This week my in-laws are visiting from the Midwest. We’ve laid in beers, a bit of wine, and have planned out an itinerary that includes San Diego highpoints such as the USS Midway, the Birch Aquarium, a wild animal park, and Balboa Park’s botanical garden. While all that’s going on, I’m cooking.
Oh, there’ll be fish tacos and meals overlooking the ocean, but at home, I’ve got an 11-pound pork shoulder ready for some slow, slow cooking. Who knew it’d be such a pain to find an entire pork shoulder in San Diego? Now, I didn’t exhaust all my usual meaty haunts, but I did put about 20 miles on the car before finding a cut that will do.
The Chinese and Vietnamese markets I frequent had pig — admittedly large pieces, but not large enough — at great prices. Two carnicerias had decent pork, but not full shoulders. Costco did have enormous pork shoulders, but deboned, without skin, and sealed in Cryovac. Meh. Bone helps deliver heat to the interior of large cuts for more even cooking and it gives better flavor. Boneless pork was out. And skin? Oh, the skin’s destined for crackling, sort of British oven-made chicharones.
I finally found the shoulder Supermercado Murphy’s. For those who are neither Irish nor Mexican, let it be known that the two peoples have great affinity for one another and names like Supermercado Murphy’s make all the sense in the world. Murphy’s caters to a largely Mexican clientele and so has all kinds of great meat, heavy on pork, chicken, and beef, many of them marinated and yearning for the grill.

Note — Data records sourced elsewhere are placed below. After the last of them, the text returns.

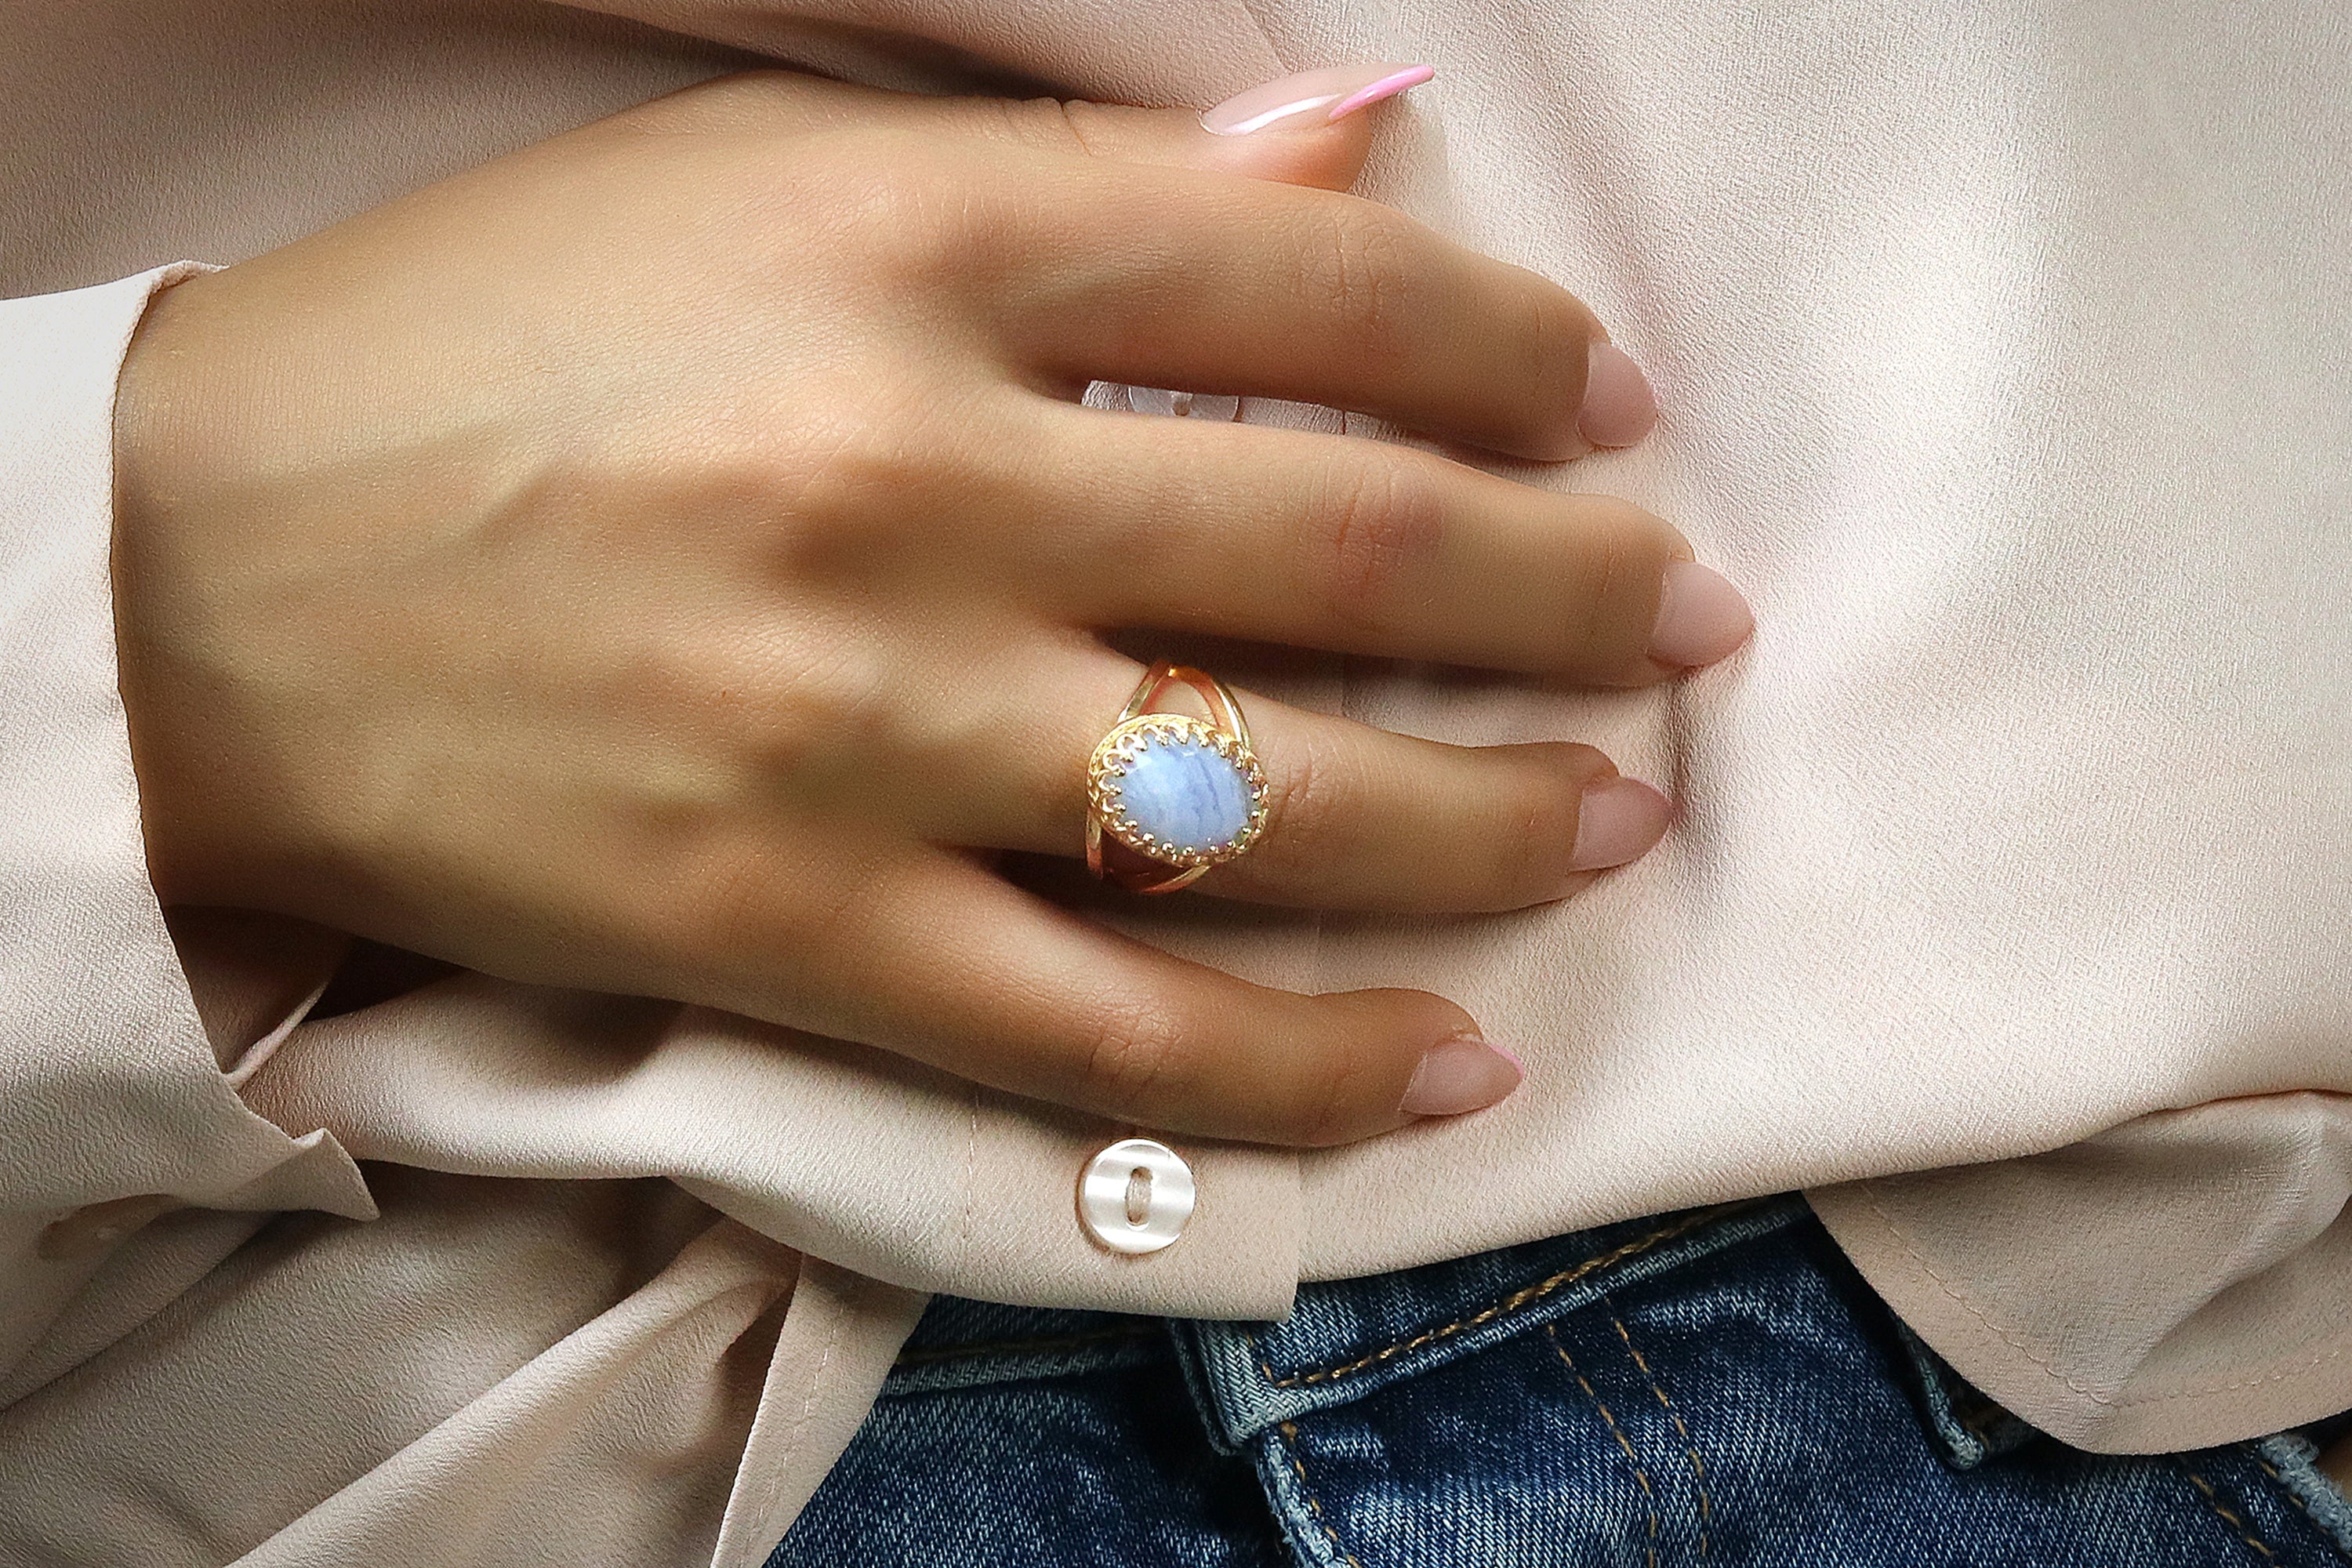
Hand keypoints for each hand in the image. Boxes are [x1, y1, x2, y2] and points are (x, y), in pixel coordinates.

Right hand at [111, 69, 1748, 1145]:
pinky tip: (1457, 1055)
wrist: (195, 583)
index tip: (1601, 404)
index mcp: (903, 254)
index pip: (1312, 279)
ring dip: (1499, 816)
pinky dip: (1313, 1059)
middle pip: (1346, 545)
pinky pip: (1117, 1028)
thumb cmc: (479, 351)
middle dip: (1572, 591)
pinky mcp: (799, 935)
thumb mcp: (753, 179)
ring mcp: (860, 734)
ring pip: (1274, 804)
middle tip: (1688, 623)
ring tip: (1617, 816)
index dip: (1508, 343)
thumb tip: (1349, 146)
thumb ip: (1073, 175)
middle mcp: (907, 487)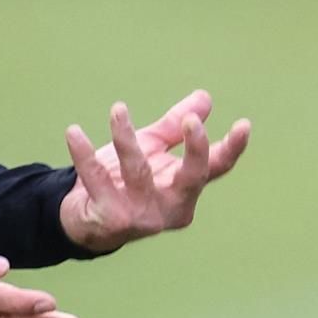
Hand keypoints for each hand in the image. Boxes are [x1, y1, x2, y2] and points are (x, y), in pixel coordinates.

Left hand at [60, 89, 252, 253]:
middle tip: (190, 120)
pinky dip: (84, 155)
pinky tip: (74, 133)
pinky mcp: (111, 219)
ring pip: (139, 173)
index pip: (216, 167)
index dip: (232, 147)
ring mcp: (142, 217)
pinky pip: (98, 180)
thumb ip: (175, 127)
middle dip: (196, 150)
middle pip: (193, 178)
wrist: (84, 215)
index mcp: (186, 189)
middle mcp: (171, 208)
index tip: (243, 124)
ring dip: (127, 139)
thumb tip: (205, 98)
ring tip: (118, 110)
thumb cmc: (124, 180)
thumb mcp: (152, 149)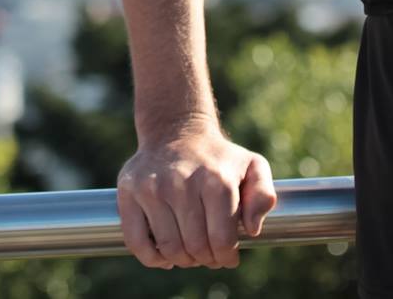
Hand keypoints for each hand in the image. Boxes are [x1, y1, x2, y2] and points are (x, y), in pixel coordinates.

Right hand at [116, 120, 277, 268]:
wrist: (176, 132)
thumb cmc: (218, 158)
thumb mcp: (252, 167)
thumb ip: (264, 195)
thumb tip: (251, 229)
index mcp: (216, 181)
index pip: (221, 242)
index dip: (226, 257)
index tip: (227, 255)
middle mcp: (182, 183)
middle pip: (195, 248)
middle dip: (206, 259)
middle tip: (208, 253)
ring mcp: (152, 187)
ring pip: (169, 248)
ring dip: (182, 259)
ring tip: (190, 251)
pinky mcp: (129, 191)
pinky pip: (137, 242)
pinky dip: (152, 258)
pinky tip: (164, 255)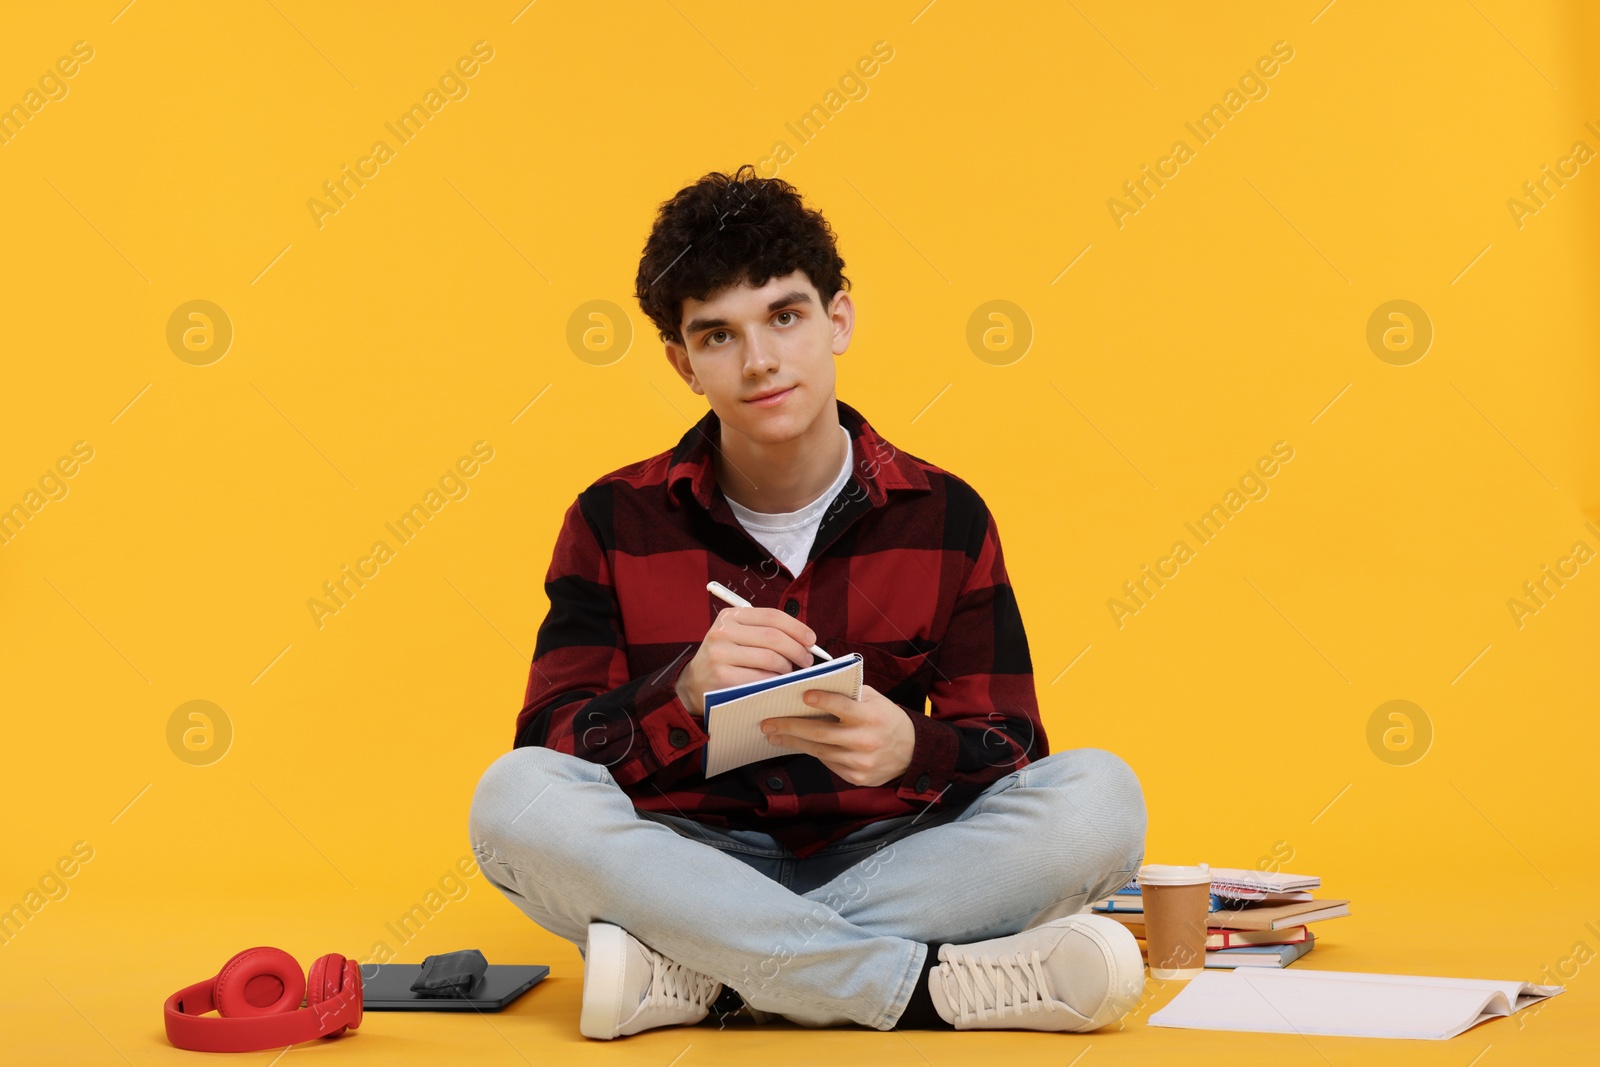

The butcher spoke no English, so my dodgy Spanish came into play:
"Necesito una espadilla de cerdo, pero en una sola pieza."
"¿Esta?" he asked, hefting a small shoulder.
"No, más grande, por favor."
"¿Esta?" pointing to another.
"Más, más grande." He pulled out a shoulder fully 50% larger with beautiful layers of fat. "Sí," I confirmed. "¡Qué linda!"
If this works as I suspect it will, the recipe will come later and Murphy's will become my go-to place for shoulders. If not, this is the last you’ll hear of it from me.
In the meanwhile, though, note well their bulk chorizos. One may — with some effort — distinguish between pork chorizo and beef.